• [EXTRAIT À LIRE]:
####

Dans de nombreuses entreprises, les managers ne savent pas quelle posture adopter face aux salariés détenteurs d’un mandat dans leur équipe.
Qu’ils soient délégués ou représentants syndicaux, élus CSE ou représentants de proximité, leurs droits, revendications, manières de communiquer ou de transmettre des informations peuvent s’avérer déconcertants et, si le manager le vit ou le gère mal, détériorer le climat social dans une équipe.
Nos 30 ans de conseil nous ont souvent prouvé que ces salariés détenteurs d’un mandat électif ou désignatif ont souvent beaucoup à apporter au manager et que des relations sociales en entreprise peuvent bel et bien être constructives.
Forts de nos 30 ans d’expertise en relations sociales, nous partageons donc nos conseils avec vous pour bien manager un Délégué Syndical (DS) pour atteindre la performance collective.
Quelle est la différence entre un délégué syndical et un représentant syndical ?
La principale différence entre le délégué syndical et le représentant syndical est le fait que le délégué a été élu (par au moins 10% des suffrages lors des élections professionnelles) et bénéficie donc du monopole de négociation des accords collectifs et est membre du CSE (uniquement dans les entreprises qui comptent entre 50 et 300 salariés). Il a donc un crédit d’heures pour exercer son mandat.
Le représentant syndical, quant à lui, participe aux réunions du CSE mais sans droit de vote et ne négocie pas les accords d’entreprise et n’a pas de crédits d’heures (sauf dans les entreprises de 500 salariés au moins ou si un accord d’entreprise le prévoit.)
Connaître les droits et obligations du délégué syndical : l’obligation du manager
Avant toute chose, le manager doit connaître les droits des délégués syndicaux et les périmètres de leur mandat. Voici la liste des droits des délégués syndicaux :
- Les heures de délégation : 12h/mois pour une entreprise de 50 à 150 salariés ; 18h/mois dans une entreprise de 150 à 499 salariés ; 24h/mois pour une entreprise de plus 500 salariés.
- La liberté de circulation des élus pendant leur temps de travail, sous réserve de ne pas gêner l’exécution du travail des salariés. Ils ont accès à tous les locaux où travaillent des salariés (sauf si l’entreprise interdit des lieux pour des raisons de sécurité ou d’hygiène).
- Le droit à un local : les délégués du personnel doivent avoir un endroit où se réunir, prévu par l’employeur.
- La liberté d’expression : les délégués syndicaux peuvent distribuer des tracts, afficher des informations sur des panneaux d’affichages, sur l’intranet, par mail… Cette liberté d’expression a néanmoins des limites : l’injure, la diffamation et le non-respect de la vie privée en font partie. Les représentants du personnel ont également une obligation de discrétion pour les informations confidentielles communiquées par l’employeur.

####

• [Images avec repères corporels localisés]:
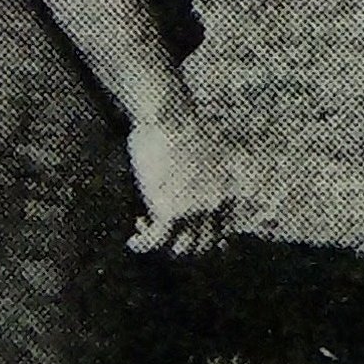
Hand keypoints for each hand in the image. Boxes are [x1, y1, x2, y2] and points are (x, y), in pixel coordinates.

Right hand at [126, 114, 234, 256]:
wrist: (170, 115)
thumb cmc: (185, 129)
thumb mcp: (214, 154)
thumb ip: (214, 178)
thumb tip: (204, 196)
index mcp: (229, 190)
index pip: (221, 235)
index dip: (200, 239)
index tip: (183, 231)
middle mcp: (217, 204)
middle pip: (201, 245)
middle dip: (180, 243)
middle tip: (161, 230)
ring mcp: (196, 210)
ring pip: (179, 248)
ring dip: (161, 244)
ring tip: (146, 229)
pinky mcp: (170, 211)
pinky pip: (155, 241)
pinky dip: (142, 244)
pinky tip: (134, 240)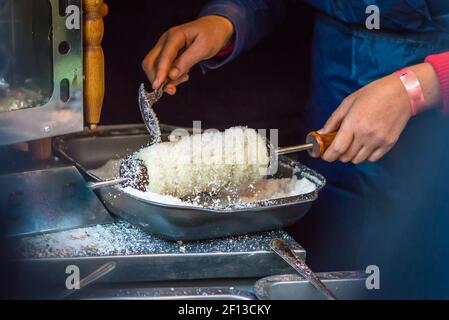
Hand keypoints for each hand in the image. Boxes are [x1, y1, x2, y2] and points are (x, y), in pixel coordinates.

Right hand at [142, 16, 233, 94]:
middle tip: (172, 89)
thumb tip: (171, 75)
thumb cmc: (210, 35)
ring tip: (185, 77)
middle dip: (158, 78)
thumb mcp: (204, 48)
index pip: (163, 56)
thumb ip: (187, 61)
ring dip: (165, 79)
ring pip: (154, 68)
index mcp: (174, 36)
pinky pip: (162, 69)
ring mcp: (165, 47)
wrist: (214, 28)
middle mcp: (165, 41)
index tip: (157, 86)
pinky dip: (169, 76)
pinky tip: (183, 74)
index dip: (160, 72)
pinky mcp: (167, 54)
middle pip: (150, 62)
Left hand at [318, 63, 440, 163]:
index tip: (324, 155)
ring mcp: (379, 140)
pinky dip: (365, 155)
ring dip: (351, 155)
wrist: (402, 92)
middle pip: (346, 157)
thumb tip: (321, 133)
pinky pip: (372, 159)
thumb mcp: (348, 102)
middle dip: (338, 154)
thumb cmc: (374, 94)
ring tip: (352, 144)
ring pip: (358, 160)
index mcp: (354, 123)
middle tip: (338, 146)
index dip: (328, 155)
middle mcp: (366, 134)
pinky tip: (365, 145)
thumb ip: (333, 120)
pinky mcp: (389, 143)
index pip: (337, 149)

####

• [TÂCHE À RÉALISER A]: D'après le texte sur le management des délégués syndicaux, de combien d'heures de délégation par mois dispose un délégué syndical dans une entreprise de 150 à 499 salariés ?
• [TÂCHE À RÉALISER B]: Réécrivez le passage du texte sur le management des délégués syndicaux qui commence par « Nos 30 ans de » et se poursuit jusqu'à « représentant syndical ? », en remplaçant « constructives » par « fructueuses ».
Ces entrées proviennent d'une autre source.

• [RÉPONSE PROPOSÉE A]: 18 heures par mois.

• [RÉPONSE PROPOSÉE B]:
Nos 30 ans de conseil nous ont souvent prouvé que ces salariés détenteurs d’un mandat électif ou désignatif ont souvent beaucoup à apporter au manager et que des relations sociales en entreprise peuvent bel et bien être fructueuses.
Forts de nos 30 ans d’expertise en relations sociales, nous partageons donc nos conseils avec vous pour bien manager un Délégué Syndical (DS) pour atteindre la performance collective.
Quelle est la différence entre un délégué syndical et un représentant syndical ?